■ PAGE EXCERPT ■
# # # # # # #
Whether you are a pro athlete or maintaining good health with regular workouts, it’s common to feel post-exercise muscle soreness. A change in intensity or activity activates the muscles in different ways and might engage new muscles.

As a result, small tears in the muscle fibers occur. This response is healthy because it helps the muscle grow and get stronger. But you’ll feel the effects of it for a few days.

How Long Does Muscle Soreness Last?

You might notice muscle soreness immediately after your exercise session – known as acute soreness. Within 12 hours after you finish exercising, it’s common for the muscles to tighten up or start aching. Most people find that the soreness peaks between 48 – 72 hours later. This pain is known as delayed-onset muscle soreness.

The length of recovery depends on your overall fitness and the intensity of your exercise session. Sometimes, the discomfort improves quickly. Other times, it takes a few days until you are back to normal.

Tips to Speed Up Your Recovery

You can do a few things to speed up your recovery time and get back to your regular exercise routine again. Try these tips to find the muscle soreness recovery that works best for you:

Stretch the Muscles

Gentle stretching is beneficial to loosen up the muscles and improve your flexibility. Stretch at the end of your workout and again when you feel you need to loosen things up. It can be helpful to stretch first thing in the morning and again before bed. Also, proactively stretch before future workouts to minimize muscle soreness later on.
# # # # # # #
■ DATA ■
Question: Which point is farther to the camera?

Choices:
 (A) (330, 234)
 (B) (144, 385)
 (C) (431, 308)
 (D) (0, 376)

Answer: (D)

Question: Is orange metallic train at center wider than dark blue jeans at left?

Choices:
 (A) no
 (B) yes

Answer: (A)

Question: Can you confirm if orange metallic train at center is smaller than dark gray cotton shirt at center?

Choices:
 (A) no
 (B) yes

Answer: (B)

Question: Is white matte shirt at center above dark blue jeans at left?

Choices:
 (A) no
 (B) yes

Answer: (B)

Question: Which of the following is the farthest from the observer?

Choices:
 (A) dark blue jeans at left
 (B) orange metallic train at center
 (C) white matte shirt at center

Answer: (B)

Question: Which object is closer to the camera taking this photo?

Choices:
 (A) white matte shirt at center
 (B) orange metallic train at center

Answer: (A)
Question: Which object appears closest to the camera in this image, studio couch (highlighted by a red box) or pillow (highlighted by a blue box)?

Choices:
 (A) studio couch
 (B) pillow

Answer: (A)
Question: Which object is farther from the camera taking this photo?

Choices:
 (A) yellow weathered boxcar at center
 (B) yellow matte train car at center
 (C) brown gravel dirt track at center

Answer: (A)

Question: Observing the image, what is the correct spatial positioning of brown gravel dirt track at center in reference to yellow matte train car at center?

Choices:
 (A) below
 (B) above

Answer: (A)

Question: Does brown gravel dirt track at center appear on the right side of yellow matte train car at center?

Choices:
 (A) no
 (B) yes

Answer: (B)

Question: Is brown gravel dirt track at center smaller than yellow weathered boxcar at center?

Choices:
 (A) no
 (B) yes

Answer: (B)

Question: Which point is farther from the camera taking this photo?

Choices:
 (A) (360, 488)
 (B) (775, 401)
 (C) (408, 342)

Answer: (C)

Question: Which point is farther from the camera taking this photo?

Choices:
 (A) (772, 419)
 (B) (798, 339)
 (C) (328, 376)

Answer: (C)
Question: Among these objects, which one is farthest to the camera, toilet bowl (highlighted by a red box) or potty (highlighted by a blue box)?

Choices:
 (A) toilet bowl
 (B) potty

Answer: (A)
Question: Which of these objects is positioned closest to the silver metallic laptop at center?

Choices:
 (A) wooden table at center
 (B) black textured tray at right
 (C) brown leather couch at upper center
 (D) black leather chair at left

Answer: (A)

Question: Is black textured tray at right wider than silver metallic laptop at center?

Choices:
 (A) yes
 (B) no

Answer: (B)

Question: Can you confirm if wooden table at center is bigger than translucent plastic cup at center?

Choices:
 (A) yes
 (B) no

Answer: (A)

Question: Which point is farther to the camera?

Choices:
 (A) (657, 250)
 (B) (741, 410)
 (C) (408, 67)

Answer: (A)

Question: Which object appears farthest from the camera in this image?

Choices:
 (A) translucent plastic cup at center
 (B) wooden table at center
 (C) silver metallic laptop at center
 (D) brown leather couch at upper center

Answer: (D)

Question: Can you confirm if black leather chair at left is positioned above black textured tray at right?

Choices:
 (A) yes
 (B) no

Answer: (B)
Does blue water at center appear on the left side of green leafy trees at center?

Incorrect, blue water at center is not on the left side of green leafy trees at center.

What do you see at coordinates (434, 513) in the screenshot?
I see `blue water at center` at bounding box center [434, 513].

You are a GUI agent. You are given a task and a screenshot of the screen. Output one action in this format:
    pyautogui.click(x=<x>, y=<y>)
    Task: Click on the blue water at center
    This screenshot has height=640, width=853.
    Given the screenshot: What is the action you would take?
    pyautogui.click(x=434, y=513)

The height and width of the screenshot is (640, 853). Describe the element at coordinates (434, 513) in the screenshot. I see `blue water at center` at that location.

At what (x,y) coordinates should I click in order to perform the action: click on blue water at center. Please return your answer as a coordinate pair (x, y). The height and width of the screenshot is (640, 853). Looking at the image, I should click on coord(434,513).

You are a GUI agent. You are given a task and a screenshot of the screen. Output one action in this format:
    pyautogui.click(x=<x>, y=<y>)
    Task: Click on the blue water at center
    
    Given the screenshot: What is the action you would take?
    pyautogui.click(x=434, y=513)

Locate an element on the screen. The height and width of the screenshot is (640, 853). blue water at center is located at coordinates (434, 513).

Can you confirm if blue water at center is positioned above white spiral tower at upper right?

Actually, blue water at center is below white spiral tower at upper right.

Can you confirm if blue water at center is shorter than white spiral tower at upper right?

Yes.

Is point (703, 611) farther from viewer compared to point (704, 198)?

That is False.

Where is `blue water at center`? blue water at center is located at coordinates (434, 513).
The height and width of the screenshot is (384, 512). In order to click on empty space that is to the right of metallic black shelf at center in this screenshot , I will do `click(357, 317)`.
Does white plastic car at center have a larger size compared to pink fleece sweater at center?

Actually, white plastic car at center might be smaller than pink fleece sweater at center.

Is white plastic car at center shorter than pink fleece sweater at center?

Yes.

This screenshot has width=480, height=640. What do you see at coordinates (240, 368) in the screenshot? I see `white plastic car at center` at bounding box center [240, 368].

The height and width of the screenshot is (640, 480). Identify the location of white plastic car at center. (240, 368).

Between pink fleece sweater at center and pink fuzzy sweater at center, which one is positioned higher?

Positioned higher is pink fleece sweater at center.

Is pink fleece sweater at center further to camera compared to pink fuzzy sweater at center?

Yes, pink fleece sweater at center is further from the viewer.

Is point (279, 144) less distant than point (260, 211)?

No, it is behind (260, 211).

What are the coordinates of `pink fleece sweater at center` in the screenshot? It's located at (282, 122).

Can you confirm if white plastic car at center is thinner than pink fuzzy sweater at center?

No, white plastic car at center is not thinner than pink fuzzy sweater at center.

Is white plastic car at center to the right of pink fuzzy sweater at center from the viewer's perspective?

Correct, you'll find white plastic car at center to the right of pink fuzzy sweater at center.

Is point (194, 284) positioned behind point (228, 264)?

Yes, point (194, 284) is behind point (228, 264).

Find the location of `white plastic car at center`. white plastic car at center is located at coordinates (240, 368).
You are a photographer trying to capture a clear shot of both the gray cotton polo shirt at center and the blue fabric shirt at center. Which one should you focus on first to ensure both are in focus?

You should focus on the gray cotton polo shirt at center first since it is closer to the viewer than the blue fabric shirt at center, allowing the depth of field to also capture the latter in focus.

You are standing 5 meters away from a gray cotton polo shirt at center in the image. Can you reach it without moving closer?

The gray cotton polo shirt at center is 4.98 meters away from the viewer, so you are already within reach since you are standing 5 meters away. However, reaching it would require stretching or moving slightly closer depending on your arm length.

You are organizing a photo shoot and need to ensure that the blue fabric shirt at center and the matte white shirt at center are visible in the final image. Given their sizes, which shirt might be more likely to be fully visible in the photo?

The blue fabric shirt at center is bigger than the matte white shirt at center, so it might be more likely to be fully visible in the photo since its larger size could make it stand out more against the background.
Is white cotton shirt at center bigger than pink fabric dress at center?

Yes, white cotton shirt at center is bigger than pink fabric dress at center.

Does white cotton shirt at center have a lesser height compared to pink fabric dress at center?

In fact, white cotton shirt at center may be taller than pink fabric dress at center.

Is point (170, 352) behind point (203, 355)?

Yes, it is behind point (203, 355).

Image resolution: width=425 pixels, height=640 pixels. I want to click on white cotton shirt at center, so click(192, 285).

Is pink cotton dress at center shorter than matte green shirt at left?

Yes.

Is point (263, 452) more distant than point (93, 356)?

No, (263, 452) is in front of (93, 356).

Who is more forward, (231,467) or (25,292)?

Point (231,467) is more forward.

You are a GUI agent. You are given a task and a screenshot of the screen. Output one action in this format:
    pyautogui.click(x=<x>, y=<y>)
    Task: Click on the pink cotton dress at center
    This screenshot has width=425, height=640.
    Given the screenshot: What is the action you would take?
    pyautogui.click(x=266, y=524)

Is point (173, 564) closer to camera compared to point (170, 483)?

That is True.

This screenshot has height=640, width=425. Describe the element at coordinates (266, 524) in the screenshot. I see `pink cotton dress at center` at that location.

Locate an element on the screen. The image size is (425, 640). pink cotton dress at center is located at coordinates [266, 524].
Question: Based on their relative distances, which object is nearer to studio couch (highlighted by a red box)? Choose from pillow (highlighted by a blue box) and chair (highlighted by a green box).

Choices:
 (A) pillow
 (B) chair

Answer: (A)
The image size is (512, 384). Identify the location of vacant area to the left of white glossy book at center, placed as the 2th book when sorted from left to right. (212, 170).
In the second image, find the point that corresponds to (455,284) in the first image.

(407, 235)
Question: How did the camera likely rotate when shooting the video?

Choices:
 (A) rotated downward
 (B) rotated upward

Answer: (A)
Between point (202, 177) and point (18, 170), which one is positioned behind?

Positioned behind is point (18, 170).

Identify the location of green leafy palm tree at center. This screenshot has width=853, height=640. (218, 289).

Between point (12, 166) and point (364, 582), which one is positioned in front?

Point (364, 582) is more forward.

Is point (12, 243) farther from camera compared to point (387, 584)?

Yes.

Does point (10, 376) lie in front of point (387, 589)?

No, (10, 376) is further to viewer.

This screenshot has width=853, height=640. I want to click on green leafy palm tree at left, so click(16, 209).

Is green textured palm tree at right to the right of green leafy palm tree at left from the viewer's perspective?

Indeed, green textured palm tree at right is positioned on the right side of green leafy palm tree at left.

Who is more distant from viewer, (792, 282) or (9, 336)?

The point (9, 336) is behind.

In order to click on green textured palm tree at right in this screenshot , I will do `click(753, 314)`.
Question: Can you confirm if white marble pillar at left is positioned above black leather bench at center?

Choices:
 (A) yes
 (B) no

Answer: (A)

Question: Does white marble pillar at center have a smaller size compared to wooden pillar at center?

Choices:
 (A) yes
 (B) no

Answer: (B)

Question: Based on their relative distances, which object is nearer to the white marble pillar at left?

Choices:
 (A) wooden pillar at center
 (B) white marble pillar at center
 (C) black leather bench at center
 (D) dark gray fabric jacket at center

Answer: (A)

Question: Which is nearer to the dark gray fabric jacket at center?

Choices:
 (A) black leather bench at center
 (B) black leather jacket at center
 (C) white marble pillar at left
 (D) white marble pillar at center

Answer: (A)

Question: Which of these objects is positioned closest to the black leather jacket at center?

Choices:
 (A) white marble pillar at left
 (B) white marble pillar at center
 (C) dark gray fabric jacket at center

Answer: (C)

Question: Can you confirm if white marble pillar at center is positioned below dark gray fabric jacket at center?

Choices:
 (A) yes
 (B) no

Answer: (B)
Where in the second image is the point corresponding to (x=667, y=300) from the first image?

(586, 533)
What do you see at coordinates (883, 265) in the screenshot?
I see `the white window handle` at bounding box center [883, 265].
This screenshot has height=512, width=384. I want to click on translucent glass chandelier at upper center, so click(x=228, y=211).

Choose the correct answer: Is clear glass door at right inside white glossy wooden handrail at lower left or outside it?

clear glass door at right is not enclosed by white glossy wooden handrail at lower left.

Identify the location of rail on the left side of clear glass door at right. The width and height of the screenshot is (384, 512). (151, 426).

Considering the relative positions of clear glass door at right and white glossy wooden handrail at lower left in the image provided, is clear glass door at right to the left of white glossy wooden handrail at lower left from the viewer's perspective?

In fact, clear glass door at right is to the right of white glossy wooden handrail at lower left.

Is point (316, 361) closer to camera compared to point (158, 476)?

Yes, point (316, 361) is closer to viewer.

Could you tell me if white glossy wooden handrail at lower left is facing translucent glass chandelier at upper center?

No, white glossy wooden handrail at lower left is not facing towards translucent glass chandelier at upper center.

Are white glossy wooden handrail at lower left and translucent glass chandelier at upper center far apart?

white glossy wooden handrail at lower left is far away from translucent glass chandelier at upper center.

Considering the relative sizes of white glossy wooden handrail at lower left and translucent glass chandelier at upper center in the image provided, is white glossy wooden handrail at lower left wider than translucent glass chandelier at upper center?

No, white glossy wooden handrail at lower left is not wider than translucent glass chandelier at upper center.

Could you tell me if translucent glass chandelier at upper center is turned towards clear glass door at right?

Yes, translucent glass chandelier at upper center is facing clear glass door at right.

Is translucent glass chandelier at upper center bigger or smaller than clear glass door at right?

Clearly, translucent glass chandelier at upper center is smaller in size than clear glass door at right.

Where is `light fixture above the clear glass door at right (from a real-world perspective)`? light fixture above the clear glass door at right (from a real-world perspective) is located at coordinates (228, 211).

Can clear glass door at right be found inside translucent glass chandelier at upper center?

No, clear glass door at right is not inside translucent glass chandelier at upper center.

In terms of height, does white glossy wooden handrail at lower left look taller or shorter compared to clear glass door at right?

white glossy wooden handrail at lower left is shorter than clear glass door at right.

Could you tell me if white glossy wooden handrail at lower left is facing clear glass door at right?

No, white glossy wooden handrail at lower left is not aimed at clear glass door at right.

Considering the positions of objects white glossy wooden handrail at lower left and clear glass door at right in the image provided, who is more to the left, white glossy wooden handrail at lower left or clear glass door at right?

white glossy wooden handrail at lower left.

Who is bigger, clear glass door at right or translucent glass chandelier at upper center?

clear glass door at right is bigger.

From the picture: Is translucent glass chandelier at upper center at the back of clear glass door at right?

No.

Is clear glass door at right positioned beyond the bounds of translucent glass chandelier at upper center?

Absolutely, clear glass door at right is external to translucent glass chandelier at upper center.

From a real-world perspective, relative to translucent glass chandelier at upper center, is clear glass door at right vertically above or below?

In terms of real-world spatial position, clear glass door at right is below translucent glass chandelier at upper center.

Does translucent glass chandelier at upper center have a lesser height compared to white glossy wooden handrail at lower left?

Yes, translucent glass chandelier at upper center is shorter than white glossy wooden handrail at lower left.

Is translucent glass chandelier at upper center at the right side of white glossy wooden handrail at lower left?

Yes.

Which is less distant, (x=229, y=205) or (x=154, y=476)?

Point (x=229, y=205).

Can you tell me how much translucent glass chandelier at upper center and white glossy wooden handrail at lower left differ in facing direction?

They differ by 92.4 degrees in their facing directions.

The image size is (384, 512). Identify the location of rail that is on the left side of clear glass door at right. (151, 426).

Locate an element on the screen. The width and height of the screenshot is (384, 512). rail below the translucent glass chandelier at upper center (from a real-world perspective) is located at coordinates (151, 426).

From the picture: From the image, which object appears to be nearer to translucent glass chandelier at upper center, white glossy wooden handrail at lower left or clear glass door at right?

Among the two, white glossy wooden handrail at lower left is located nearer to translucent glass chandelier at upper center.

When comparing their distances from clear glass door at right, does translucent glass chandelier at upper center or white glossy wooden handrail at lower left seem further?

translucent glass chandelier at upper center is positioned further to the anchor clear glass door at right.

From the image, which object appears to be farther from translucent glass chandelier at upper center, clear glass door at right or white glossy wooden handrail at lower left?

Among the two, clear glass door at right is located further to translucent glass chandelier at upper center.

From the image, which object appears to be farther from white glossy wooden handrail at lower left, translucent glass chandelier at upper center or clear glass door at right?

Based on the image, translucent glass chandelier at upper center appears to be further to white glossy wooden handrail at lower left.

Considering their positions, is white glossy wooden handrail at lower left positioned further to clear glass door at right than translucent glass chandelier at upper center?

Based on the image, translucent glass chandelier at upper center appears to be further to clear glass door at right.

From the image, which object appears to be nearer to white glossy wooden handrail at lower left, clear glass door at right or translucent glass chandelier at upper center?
# # # # # # #
■ PROBLEM DETAILS ■
Reproduce the article on post-exercise muscle soreness above in full, word for word.

■ EXPECTED ANSWER ■
Whether you are a pro athlete or maintaining good health with regular workouts, it’s common to feel post-exercise muscle soreness. A change in intensity or activity activates the muscles in different ways and might engage new muscles.

As a result, small tears in the muscle fibers occur. This response is healthy because it helps the muscle grow and get stronger. But you’ll feel the effects of it for a few days.

How Long Does Muscle Soreness Last?

You might notice muscle soreness immediately after your exercise session – known as acute soreness. Within 12 hours after you finish exercising, it’s common for the muscles to tighten up or start aching. Most people find that the soreness peaks between 48 – 72 hours later. This pain is known as delayed-onset muscle soreness.

The length of recovery depends on your overall fitness and the intensity of your exercise session. Sometimes, the discomfort improves quickly. Other times, it takes a few days until you are back to normal.

Tips to Speed Up Your Recovery

You can do a few things to speed up your recovery time and get back to your regular exercise routine again. Try these tips to find the muscle soreness recovery that works best for you:

Stretch the Muscles

Gentle stretching is beneficial to loosen up the muscles and improve your flexibility. Stretch at the end of your workout and again when you feel you need to loosen things up. It can be helpful to stretch first thing in the morning and again before bed. Also, proactively stretch before future workouts to minimize muscle soreness later on.